Ein Rollstuhl statt einer Lampe

Der Film ging in den sozialen Medien um die Welt: Der junge Victor Martin in Peru sitzt nachts unter einer Laterne am Straßenrand. Auf den Knien hält er sein Schulheft und schreibt, denn zu Hause gibt es kein Licht.


Eine Überwachungskamera filmt ihn, und Millionen teilen online den Film. Mayoob Mubarak, Geschäftsmann aus Bahrain, will hier helfen und dem Jungen ein Haus mit Licht bauen. Er besucht ihn. «Ich brauche kein Licht», sagt der kleine Junge dem Gast, «aber mein Freund braucht einen Rollstuhl.» Drei Menschen kommen zusammen und alle drei wachsen aneinander: Mayoob Mubarak erfährt Sinn, Victor Martin Anteilnahme und sein Freund Freiheit. Das ist ein Bild dafür, warum das Miteinander, das Assoziative so wertvoll ist. Sich auf die andere oder den anderen einzulassen, ist naturgemäß ein kleines Opfer. Das Wachstum, das durch die oder den anderen möglich wird, das liegt auf der anderen Waagschale und wiegt schwerer. Worauf es ankommt: vom notwendigen eigenen Ziel im Moment, den oft andere bestimmen, ablassen zu können und einen Raum zu schaffen, in dem nicht mein Ziel zählt, sondern was im Miteinander möglich ist.
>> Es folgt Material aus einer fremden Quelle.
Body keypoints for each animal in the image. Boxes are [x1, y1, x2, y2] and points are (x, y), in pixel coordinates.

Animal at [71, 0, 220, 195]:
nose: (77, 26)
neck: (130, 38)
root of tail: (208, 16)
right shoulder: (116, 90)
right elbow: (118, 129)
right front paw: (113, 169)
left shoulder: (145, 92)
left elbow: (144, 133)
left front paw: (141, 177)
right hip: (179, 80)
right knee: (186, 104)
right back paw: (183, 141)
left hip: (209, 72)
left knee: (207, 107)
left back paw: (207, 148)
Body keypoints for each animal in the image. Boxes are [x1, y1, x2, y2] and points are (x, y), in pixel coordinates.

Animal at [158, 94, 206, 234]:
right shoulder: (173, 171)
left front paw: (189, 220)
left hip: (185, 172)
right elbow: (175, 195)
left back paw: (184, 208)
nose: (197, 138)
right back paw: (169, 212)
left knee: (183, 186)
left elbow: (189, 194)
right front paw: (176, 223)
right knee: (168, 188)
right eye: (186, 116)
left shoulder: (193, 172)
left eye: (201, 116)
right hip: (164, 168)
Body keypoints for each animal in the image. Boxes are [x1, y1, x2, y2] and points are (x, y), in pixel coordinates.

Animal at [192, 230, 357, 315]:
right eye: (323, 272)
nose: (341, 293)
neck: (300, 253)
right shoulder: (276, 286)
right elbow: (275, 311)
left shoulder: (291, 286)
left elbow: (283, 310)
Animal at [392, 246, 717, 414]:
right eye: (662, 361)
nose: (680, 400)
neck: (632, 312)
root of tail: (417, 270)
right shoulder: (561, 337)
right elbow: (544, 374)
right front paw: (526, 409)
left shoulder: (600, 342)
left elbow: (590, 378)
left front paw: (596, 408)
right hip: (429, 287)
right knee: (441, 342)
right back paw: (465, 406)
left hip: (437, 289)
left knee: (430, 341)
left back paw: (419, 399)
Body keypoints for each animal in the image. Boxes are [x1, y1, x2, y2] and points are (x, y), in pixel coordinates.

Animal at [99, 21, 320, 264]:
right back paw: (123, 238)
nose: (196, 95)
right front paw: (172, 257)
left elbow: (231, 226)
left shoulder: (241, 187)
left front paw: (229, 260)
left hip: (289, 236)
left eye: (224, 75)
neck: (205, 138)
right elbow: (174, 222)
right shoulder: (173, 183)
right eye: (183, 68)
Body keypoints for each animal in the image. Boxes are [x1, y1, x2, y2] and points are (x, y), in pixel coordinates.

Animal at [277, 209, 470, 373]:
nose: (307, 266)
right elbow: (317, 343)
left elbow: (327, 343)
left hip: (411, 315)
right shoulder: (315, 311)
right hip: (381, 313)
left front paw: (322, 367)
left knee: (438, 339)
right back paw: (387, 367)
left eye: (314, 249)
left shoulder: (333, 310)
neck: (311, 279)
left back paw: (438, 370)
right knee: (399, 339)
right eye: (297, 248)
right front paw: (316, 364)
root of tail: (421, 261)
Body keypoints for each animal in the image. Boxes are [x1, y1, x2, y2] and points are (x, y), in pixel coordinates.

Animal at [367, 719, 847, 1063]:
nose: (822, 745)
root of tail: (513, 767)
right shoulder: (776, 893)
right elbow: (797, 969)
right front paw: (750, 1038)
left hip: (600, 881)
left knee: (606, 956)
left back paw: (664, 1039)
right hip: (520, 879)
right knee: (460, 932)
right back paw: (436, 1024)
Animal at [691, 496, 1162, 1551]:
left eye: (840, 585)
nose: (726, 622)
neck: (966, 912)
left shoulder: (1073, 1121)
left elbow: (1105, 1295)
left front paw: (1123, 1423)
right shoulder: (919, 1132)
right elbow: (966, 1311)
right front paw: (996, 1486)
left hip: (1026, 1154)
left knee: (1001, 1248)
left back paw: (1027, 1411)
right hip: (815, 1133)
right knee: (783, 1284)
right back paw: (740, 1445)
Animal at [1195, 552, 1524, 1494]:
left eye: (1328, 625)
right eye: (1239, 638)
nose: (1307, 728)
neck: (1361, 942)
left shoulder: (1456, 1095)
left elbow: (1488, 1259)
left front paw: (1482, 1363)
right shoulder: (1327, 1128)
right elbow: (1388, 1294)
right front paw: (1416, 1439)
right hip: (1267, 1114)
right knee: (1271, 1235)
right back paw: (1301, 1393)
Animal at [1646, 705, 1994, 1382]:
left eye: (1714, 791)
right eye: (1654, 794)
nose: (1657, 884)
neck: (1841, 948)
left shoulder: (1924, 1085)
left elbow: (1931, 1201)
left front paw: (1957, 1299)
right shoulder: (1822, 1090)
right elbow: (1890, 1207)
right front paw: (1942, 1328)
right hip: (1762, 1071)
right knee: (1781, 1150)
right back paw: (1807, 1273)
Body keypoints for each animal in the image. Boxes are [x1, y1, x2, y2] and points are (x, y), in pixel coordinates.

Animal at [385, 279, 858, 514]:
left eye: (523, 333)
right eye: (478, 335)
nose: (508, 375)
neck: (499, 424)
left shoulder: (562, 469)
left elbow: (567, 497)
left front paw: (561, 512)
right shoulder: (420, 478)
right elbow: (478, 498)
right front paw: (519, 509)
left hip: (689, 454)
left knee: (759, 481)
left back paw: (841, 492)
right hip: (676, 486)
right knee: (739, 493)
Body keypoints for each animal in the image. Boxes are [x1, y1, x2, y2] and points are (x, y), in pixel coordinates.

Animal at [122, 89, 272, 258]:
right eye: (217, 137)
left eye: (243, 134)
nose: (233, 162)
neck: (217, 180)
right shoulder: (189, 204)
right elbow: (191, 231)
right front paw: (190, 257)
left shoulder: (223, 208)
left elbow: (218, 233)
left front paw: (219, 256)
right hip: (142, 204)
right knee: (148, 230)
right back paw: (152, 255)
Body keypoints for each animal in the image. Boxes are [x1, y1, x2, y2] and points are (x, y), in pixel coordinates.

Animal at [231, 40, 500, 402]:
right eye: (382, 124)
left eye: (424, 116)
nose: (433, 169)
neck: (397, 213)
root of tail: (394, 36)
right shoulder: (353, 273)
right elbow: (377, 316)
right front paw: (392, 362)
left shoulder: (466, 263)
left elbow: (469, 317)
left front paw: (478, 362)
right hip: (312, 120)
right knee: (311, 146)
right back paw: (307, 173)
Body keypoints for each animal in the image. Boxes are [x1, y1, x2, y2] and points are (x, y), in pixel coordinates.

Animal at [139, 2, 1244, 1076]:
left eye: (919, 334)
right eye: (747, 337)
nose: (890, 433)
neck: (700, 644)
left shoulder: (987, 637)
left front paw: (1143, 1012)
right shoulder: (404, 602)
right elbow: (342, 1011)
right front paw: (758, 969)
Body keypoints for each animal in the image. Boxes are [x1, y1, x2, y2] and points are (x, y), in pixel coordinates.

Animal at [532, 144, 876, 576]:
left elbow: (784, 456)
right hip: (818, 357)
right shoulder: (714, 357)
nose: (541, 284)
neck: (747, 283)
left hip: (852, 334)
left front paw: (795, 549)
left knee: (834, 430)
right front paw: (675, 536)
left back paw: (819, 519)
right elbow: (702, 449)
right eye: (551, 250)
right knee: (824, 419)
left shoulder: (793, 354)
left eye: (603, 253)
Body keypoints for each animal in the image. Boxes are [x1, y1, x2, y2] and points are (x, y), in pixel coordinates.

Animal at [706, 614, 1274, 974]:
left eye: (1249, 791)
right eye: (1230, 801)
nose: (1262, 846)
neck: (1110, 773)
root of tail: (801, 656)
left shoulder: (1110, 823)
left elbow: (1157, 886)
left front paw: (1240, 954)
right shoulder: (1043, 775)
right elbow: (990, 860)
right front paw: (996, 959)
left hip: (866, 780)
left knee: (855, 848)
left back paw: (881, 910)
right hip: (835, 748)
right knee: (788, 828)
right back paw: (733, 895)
An der Tagung brachte es Aurelio Parodi auf die Formel: «Wir sollten nicht fragen, was möglich ist, wo die neue Geschäftsidee liegt, sondern wir sollten üben, was nötig ist.» Das ist eine Übung, bei der wir alle gemeinsam auf der Schulbank sitzen. Die World Goetheanum Association trägt diese Übung in ihrem Namen.